Despite the many criticisms of the Israeli Government’s handling of Gaza, there are four possible military and political options. Option one is a comprehensive long-term ceasefire deal. Hamas rejects the two-state solution and wants to destroy Israel so this would be a hard sell for any Israeli leader. The elements of this deal would include allowing Qatar to send regular cash to Gaza, increase fuel supplies, coordinate infrastructure investment and construction of power stations and desalination facilities, large numbers of Gazans working in Israel, open border crossings and the end of the land and sea blockade of Gaza.

In return Hamas would have to cease violence, disarm, stop building tunnels into Israel, stop building missiles and advanced military capability. It would also have to crack down on smaller terrorist groups.

The final part of this deal would be the Israeli demand for the return of the bodies of two Israeli soldiers killed in 2014 and two Israeli civilians currently detained in Gaza. In return Hamas would demand that a large number of its prisoners be released from Israeli prisons. This grand bargain would carry a heavy political cost for Prime Minister Netanyahu and he would be severely criticised from all sides in Israel. So far, he hasn’t been prepared to move in this direction.
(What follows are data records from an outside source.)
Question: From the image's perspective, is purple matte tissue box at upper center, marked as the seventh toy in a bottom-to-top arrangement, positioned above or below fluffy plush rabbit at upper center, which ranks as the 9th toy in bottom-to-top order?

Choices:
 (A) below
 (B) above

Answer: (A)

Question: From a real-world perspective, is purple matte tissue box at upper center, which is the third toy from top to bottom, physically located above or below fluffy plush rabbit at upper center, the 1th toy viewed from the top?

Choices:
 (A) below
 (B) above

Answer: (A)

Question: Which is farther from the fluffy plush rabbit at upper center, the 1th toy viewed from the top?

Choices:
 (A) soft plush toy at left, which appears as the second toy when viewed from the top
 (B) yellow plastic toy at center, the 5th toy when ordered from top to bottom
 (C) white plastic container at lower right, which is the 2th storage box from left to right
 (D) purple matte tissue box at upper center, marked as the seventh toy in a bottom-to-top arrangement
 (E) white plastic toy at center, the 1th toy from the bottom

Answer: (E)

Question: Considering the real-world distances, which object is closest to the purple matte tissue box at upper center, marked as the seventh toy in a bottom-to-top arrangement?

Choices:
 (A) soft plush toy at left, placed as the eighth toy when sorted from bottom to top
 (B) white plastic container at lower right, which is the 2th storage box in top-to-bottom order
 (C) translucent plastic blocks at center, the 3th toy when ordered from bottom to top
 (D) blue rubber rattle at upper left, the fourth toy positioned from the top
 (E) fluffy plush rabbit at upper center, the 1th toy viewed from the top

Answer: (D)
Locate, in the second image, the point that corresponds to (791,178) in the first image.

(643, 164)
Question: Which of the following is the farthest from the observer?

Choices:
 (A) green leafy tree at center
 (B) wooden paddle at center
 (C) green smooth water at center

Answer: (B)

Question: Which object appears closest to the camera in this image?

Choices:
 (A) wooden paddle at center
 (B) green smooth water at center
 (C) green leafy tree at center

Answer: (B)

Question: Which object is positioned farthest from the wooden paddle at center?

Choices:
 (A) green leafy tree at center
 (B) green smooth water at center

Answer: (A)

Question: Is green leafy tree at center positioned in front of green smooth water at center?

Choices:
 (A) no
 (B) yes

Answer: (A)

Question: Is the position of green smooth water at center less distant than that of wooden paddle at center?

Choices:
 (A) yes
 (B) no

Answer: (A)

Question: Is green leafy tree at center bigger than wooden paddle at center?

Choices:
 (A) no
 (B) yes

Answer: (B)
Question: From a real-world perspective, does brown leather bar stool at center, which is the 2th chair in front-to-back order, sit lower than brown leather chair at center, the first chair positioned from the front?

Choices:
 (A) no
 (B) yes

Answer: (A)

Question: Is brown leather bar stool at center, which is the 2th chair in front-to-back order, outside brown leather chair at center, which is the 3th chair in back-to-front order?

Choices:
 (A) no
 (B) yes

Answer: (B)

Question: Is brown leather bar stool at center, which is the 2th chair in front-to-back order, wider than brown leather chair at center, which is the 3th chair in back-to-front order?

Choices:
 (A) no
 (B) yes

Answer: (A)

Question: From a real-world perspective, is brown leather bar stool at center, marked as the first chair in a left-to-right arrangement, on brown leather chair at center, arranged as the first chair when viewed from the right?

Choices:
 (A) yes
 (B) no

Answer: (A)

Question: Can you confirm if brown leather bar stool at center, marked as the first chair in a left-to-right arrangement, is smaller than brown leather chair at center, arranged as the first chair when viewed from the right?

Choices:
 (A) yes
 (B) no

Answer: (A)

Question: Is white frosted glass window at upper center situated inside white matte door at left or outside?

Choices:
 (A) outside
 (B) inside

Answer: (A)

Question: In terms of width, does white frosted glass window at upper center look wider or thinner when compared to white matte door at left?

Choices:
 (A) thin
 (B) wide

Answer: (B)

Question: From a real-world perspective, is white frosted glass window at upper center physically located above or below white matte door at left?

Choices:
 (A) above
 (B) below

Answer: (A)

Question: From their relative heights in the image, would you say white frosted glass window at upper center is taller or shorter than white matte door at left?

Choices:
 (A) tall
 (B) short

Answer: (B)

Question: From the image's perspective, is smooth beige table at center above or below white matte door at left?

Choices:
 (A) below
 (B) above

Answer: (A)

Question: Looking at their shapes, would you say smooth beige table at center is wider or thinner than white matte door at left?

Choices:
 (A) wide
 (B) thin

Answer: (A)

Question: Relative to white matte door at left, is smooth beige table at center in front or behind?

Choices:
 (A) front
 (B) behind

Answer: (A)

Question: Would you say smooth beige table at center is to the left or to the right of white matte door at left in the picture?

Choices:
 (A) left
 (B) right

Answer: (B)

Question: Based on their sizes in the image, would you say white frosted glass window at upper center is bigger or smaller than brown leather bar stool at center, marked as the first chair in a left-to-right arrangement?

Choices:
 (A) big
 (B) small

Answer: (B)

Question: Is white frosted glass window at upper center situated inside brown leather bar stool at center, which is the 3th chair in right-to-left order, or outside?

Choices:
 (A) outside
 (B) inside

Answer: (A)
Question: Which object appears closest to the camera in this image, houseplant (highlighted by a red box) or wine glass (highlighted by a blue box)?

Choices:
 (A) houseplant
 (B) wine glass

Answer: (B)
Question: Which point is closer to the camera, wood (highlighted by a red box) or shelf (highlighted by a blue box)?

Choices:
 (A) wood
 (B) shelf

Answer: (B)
It is also very unlikely that Hamas would commit to dismantle its military capability and cease violence.

A second option is a short-term limited and fragile ceasefire that lasts days or weeks, until the next hostilities break out. As an interim deal each side would only commit to partial measures. Israel would open some crossings, allow in fuel and supplies and Qatari cash, but no long-term projects can begin. This has led to short periods of reduced violence but each side is constantly preparing for the next wave of hostilities. This is where we are now.

A third option is for Israel to launch a limited military operation, similar to 2014, that involves heavy air strikes on Gaza, destruction of Hamas and PIJ military capabilities and ground troops to search and destroy missile depots and arms stores. This would involve heavy casualties on both sides but could potentially lead to a longer period without hostilities afterwards, as happened after the 2014 Operation Protective Edge. Prime Minister Netanyahu has been reluctant to do this as he is aware of the very high cost and limited impact.
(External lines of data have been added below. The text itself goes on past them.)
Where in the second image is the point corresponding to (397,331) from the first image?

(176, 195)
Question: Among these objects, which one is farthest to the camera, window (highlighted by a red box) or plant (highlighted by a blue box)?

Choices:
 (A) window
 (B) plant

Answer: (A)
The fourth option is an Israeli invasion of Gaza, taking control of the area, destroying Hamas’s military infrastructure, arresting its leaders and asking the PA to run Gaza afterwards. This is being talked up as a solution by some figures on the right in Israel who engage in military fantasies but argue this is the only way to break the deadlock. The loss of life on both sides would be devastating. Israel would have to launch a full ground invasion in a densely populated area with a network of underground tunnels. It’s an urban warfare nightmare scenario and extremely unlikely ever to be carried out.
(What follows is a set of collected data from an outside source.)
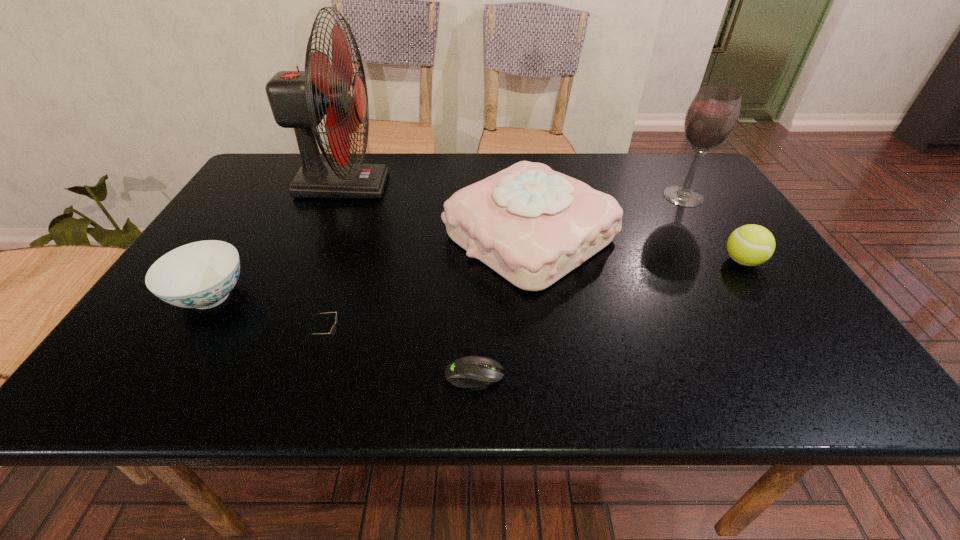
I want to click on chinaware located in the left edge section of the desktop, so click(201, 275).

The image size is (960, 540). In order to click on alcohol situated at the right edge in this screenshot , I will do `click(713, 113)`.

The width and height of the screenshot is (960, 540). In order to click on tennis ball located in the right edge section of the desktop in this screenshot , I will do `click(750, 245)`.

Image resolution: width=960 pixels, height=540 pixels. I want to click on object situated at the far left corner, so click(298, 99).

Identify the location of object that is at the far right corner. (713, 113).

Locate an element on the screen. vacant area at the far edge of the desktop is located at coordinates (492, 166).

Where is `vacant space at the near edge of the desktop`? This screenshot has width=960, height=540. vacant space at the near edge of the desktop is located at coordinates (478, 397).

This screenshot has height=540, width=960. In the image, there is a desktop. What are the coordinates of `free region at the left edge` in the screenshot? It's located at (249, 248).

Find the location of `vacant space at the right edge of the desktop`. vacant space at the right edge of the desktop is located at coordinates (710, 230).

Find the location of `vacant region at the far right corner of the desktop`. vacant region at the far right corner of the desktop is located at coordinates (666, 171).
Hamas could alleviate the misery of the people of Gaza today if it wished. It could create the conditions for a long term agreement with Israel, recognise its existence, commit to a two-state solution, stop diverting vast funds to its military, disarm and start investing in basic services for Gazans. The blockade could be lifted and more international aid and investment would follow. Israel withdrew from Gaza in 2005, evacuating every Israeli settlement and Israeli citizen, it is not interested in an inch of land there. Gaza is in dire straits now but could one day flourish. Shimon Peres once said it could be the Singapore of the Middle East, that is a long way off, but it’s not impossible.